Understand exchange rates and card payment settlement

If you pay or spend in a currency that’s different from your company’s main currency, Pleo will convert the amount using an exchange rate. This article explains when exchange rates are applied, where the rates come from, and why your card payment amount can change between authorisation and settlement.


For reconciliation and accounting, always use the settled amount and date (not the authorised amount), because settlement is the finalised transaction.

When exchange rates are applied

The final amount you see in your company’s main currency can depend on:

  1. The payment type (card payment, invoice payment, bank transfer, or a currency conversion)
  2. Whether your account uses multi-currency
  3. Whether you had enough funds in the transaction currency (for multi-currency)
  4. When the payment completes (this is mainly relevant for card payments)

Where Pleo exchange rates come from

For card transactions, Pleo uses Mastercard’s exchange rate.

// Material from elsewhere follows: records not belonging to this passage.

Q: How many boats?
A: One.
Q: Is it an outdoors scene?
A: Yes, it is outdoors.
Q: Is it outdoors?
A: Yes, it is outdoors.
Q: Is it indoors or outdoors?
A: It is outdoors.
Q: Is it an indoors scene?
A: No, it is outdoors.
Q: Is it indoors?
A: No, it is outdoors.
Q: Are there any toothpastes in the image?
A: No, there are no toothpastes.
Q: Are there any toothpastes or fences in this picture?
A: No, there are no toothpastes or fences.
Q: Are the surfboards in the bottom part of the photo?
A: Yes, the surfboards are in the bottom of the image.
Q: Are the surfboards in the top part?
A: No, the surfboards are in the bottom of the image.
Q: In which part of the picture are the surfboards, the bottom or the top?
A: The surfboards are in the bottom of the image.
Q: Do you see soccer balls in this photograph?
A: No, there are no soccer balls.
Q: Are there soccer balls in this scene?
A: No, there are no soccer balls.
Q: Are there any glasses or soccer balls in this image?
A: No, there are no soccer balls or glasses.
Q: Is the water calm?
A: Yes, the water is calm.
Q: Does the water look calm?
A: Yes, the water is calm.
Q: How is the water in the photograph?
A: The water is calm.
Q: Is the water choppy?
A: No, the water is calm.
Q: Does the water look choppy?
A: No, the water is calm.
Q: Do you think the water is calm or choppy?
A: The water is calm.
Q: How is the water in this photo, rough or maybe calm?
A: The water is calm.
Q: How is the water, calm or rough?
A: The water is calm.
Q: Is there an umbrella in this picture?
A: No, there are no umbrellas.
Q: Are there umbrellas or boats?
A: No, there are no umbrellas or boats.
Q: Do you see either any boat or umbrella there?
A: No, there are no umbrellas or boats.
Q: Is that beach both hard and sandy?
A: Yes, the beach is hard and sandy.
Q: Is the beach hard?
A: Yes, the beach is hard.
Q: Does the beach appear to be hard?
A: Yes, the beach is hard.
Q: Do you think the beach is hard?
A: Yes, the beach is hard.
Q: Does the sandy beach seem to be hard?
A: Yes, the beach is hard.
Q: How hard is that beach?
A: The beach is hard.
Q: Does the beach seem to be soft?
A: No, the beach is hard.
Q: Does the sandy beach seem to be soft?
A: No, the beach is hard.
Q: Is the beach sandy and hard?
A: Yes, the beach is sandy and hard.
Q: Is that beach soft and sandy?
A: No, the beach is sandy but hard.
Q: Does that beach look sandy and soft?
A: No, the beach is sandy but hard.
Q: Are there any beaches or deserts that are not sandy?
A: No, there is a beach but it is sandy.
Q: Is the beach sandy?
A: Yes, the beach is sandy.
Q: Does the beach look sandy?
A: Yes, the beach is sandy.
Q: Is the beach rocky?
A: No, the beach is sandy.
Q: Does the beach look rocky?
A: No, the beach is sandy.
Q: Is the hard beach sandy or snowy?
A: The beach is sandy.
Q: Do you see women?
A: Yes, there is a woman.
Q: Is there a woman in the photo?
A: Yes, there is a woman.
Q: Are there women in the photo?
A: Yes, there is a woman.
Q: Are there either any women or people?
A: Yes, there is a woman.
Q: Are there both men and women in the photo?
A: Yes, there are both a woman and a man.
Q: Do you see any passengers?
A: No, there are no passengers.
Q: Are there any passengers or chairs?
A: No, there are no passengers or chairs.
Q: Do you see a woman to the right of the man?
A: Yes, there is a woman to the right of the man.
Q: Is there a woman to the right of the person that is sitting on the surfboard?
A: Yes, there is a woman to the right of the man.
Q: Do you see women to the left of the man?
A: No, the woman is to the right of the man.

You can also use Mastercard’s online converter to get a reference rate. 


Good to know: Rates shown in external converters are for reference. The exact rate applied can depend on transaction details and when it completes (for example, when a card payment settles).

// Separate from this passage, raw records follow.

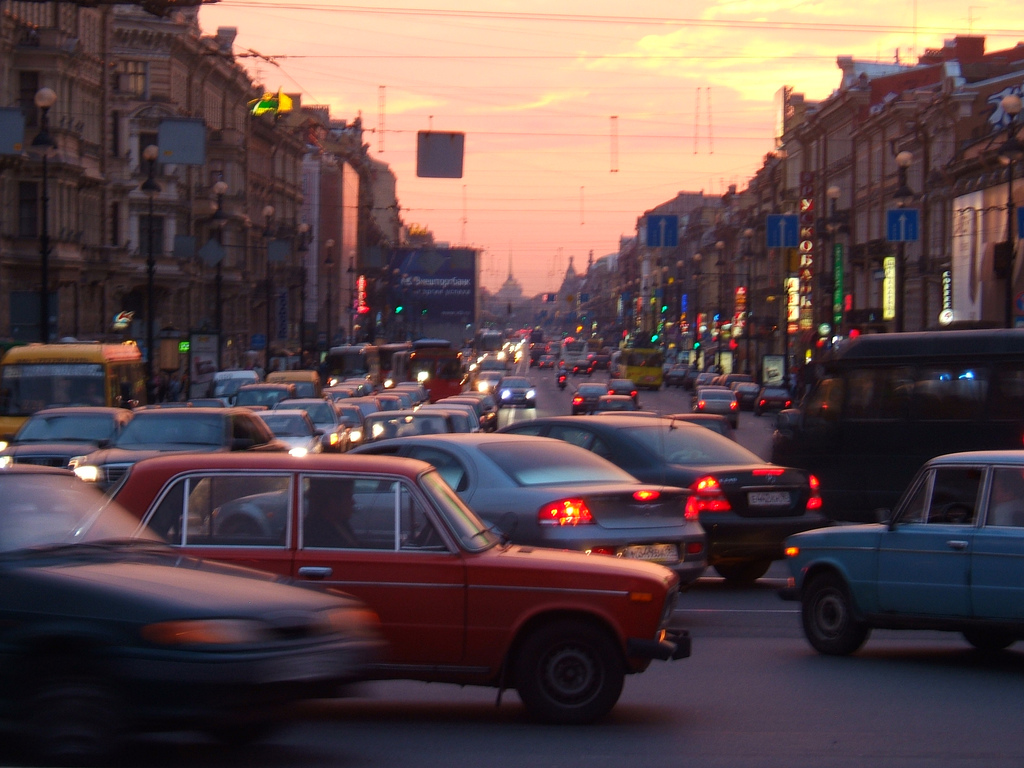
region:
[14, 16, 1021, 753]
a scene happening during the sunset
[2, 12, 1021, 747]
a scene outside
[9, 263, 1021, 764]
vehicles on the road moving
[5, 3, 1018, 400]
rows of buildings in the background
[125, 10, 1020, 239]
power lines in the air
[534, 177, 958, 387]
lights in the area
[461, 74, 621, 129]
a white cloud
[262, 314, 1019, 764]
gray road in center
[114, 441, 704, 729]
the car is red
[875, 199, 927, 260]
the banner is blue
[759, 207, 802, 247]
the banner is blue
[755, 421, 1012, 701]
the car is blue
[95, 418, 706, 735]
a red four door sedan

Card payments: authorisation vs settlement

When you pay by card, the transaction can appear in two stages:

  • Authorised amount: An estimated amount that’s held when you make the payment
  • Settled amount: The final amount after the merchant completes the transaction


In Pleo exports, you may see both values, for example:

  • Authorised date / authorised amount / authorised currency
  • Settled date / settled amount / settled currency


What is “settlement timing”?

Settlement timing is the time it takes for a card payment to move from authorised to settled. This depends on the merchant (some merchants settle later than others).

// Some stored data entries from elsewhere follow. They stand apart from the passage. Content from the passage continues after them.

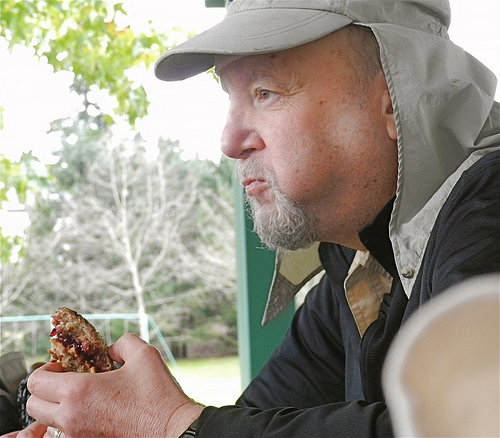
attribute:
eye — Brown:
[249, 83, 288, 108]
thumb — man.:
[104, 332, 158, 369]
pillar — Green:
[236, 195, 293, 389]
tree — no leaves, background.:
[40, 104, 229, 364]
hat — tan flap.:
[134, 4, 471, 102]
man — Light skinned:
[300, 117, 364, 207]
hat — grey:
[152, 2, 497, 102]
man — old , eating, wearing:
[3, 2, 497, 434]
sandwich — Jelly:
[47, 302, 118, 373]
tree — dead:
[40, 149, 100, 217]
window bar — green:
[220, 0, 299, 409]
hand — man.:
[18, 323, 186, 430]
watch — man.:
[175, 406, 206, 436]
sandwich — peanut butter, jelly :
[46, 309, 116, 374]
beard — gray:
[237, 163, 331, 258]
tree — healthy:
[55, 154, 220, 332]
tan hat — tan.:
[175, 5, 480, 332]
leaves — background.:
[3, 5, 151, 118]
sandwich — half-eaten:
[15, 295, 167, 392]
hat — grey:
[150, 0, 474, 275]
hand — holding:
[21, 342, 187, 435]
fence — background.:
[0, 316, 53, 356]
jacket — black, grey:
[190, 149, 498, 436]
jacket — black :
[153, 166, 497, 436]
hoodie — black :
[161, 127, 497, 436]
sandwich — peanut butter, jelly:
[45, 301, 130, 394]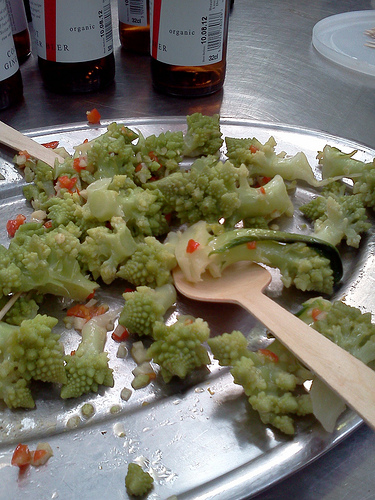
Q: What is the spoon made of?
A: Wood.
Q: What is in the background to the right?
A: A plastic lid.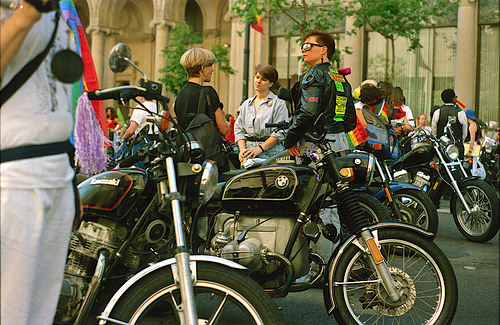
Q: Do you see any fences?
A: No, there are no fences.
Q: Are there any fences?
A: No, there are no fences.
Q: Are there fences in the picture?
A: No, there are no fences.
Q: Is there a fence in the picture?
A: No, there are no fences.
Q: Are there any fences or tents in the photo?
A: No, there are no fences or tents.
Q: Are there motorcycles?
A: Yes, there is a motorcycle.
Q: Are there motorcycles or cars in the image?
A: Yes, there is a motorcycle.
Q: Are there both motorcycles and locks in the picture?
A: No, there is a motorcycle but no locks.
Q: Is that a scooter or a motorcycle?
A: That is a motorcycle.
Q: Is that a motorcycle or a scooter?
A: That is a motorcycle.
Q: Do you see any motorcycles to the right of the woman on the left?
A: Yes, there is a motorcycle to the right of the woman.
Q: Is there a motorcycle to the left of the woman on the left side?
A: No, the motorcycle is to the right of the woman.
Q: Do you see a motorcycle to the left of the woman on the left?
A: No, the motorcycle is to the right of the woman.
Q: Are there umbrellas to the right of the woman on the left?
A: No, there is a motorcycle to the right of the woman.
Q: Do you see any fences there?
A: No, there are no fences.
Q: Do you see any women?
A: Yes, there is a woman.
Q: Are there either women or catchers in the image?
A: Yes, there is a woman.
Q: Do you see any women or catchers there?
A: Yes, there is a woman.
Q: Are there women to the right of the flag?
A: Yes, there is a woman to the right of the flag.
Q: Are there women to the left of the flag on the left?
A: No, the woman is to the right of the flag.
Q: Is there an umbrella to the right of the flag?
A: No, there is a woman to the right of the flag.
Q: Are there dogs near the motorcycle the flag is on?
A: No, there is a woman near the motorcycle.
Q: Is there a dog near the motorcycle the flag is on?
A: No, there is a woman near the motorcycle.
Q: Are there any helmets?
A: No, there are no helmets.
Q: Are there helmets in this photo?
A: No, there are no helmets.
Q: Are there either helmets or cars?
A: No, there are no helmets or cars.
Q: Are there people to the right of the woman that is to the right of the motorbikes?
A: Yes, there is a person to the right of the woman.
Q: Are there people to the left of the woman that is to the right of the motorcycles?
A: No, the person is to the right of the woman.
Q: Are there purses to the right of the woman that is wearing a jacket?
A: No, there is a person to the right of the woman.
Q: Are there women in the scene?
A: Yes, there is a woman.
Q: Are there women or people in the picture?
A: Yes, there is a woman.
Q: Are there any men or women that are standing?
A: Yes, the woman is standing.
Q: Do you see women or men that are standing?
A: Yes, the woman is standing.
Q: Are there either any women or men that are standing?
A: Yes, the woman is standing.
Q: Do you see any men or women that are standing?
A: Yes, the woman is standing.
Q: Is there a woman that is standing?
A: Yes, there is a woman that is standing.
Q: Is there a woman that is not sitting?
A: Yes, there is a woman that is standing.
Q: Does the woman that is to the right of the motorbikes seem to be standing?
A: Yes, the woman is standing.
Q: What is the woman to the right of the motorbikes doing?
A: The woman is standing.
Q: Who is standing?
A: The woman is standing.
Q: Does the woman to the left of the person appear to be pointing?
A: No, the woman is standing.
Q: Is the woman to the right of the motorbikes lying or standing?
A: The woman is standing.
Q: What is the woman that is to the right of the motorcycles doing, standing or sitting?
A: The woman is standing.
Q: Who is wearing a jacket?
A: The woman is wearing a jacket.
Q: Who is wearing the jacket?
A: The woman is wearing a jacket.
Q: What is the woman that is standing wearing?
A: The woman is wearing a jacket.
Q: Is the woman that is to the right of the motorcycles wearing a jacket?
A: Yes, the woman is wearing a jacket.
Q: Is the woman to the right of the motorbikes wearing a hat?
A: No, the woman is wearing a jacket.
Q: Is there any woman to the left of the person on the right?
A: Yes, there is a woman to the left of the person.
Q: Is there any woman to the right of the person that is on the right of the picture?
A: No, the woman is to the left of the person.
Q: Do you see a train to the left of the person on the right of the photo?
A: No, there is a woman to the left of the person.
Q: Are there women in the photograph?
A: Yes, there is a woman.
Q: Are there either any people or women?
A: Yes, there is a woman.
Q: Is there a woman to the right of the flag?
A: Yes, there is a woman to the right of the flag.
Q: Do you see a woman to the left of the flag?
A: No, the woman is to the right of the flag.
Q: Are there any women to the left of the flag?
A: No, the woman is to the right of the flag.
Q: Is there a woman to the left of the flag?
A: No, the woman is to the right of the flag.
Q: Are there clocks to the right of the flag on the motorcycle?
A: No, there is a woman to the right of the flag.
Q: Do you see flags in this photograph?
A: Yes, there is a flag.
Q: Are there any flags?
A: Yes, there is a flag.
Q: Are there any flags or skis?
A: Yes, there is a flag.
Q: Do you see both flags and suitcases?
A: No, there is a flag but no suitcases.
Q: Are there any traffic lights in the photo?
A: No, there are no traffic lights.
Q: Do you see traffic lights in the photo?
A: No, there are no traffic lights.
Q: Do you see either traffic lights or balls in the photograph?
A: No, there are no traffic lights or balls.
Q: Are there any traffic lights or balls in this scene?
A: No, there are no traffic lights or balls.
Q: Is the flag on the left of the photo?
A: Yes, the flag is on the left of the image.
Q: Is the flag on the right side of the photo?
A: No, the flag is on the left of the image.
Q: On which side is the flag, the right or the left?
A: The flag is on the left of the image.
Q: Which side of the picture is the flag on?
A: The flag is on the left of the image.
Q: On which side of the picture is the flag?
A: The flag is on the left of the image.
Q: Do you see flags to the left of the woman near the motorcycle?
A: Yes, there is a flag to the left of the woman.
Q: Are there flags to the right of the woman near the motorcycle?
A: No, the flag is to the left of the woman.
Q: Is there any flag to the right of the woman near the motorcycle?
A: No, the flag is to the left of the woman.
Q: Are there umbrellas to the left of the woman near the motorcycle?
A: No, there is a flag to the left of the woman.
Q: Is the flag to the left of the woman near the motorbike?
A: Yes, the flag is to the left of the woman.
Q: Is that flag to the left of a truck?
A: No, the flag is to the left of the woman.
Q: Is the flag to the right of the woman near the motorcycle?
A: No, the flag is to the left of the woman.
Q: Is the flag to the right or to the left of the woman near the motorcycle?
A: The flag is to the left of the woman.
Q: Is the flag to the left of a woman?
A: Yes, the flag is to the left of a woman.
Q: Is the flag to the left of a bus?
A: No, the flag is to the left of a woman.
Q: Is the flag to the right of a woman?
A: No, the flag is to the left of a woman.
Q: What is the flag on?
A: The flag is on the motorbike.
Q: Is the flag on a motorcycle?
A: Yes, the flag is on a motorcycle.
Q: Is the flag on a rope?
A: No, the flag is on a motorcycle.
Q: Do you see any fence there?
A: No, there are no fences.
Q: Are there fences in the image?
A: No, there are no fences.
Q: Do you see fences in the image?
A: No, there are no fences.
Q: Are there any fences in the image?
A: No, there are no fences.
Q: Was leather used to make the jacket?
A: Yes, the jacket is made of leather.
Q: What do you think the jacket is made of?
A: The jacket is made of leather.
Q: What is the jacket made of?
A: The jacket is made of leather.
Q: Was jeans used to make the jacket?
A: No, the jacket is made of leather.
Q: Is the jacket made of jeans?
A: No, the jacket is made of leather.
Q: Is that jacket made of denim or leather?
A: The jacket is made of leather.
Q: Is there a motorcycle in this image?
A: Yes, there is a motorcycle.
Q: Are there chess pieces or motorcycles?
A: Yes, there is a motorcycle.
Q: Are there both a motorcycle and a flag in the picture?
A: Yes, there are both a motorcycle and a flag.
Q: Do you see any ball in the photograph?
A: No, there are no balls.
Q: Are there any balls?
A: No, there are no balls.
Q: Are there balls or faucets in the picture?
A: No, there are no balls or faucets.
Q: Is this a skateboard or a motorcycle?
A: This is a motorcycle.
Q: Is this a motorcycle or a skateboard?
A: This is a motorcycle.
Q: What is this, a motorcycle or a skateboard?
A: This is a motorcycle.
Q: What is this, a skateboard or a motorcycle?
A: This is a motorcycle.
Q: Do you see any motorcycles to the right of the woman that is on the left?
A: Yes, there is a motorcycle to the right of the woman.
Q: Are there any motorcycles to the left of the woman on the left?
A: No, the motorcycle is to the right of the woman.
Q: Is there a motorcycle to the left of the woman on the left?
A: No, the motorcycle is to the right of the woman.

Why the final amount can differ

If the transaction settles later than the time of purchase, the exchange rate used at settlement can differ from the rate at authorisation. This can make the settled amount slightly higher or lower than the authorised amount.


In other words, if your final amount changed after the purchase, it’s usually because your card payment moved from authorised to settled, and the final (settled) amount uses the exchange rate applied when the transaction completes.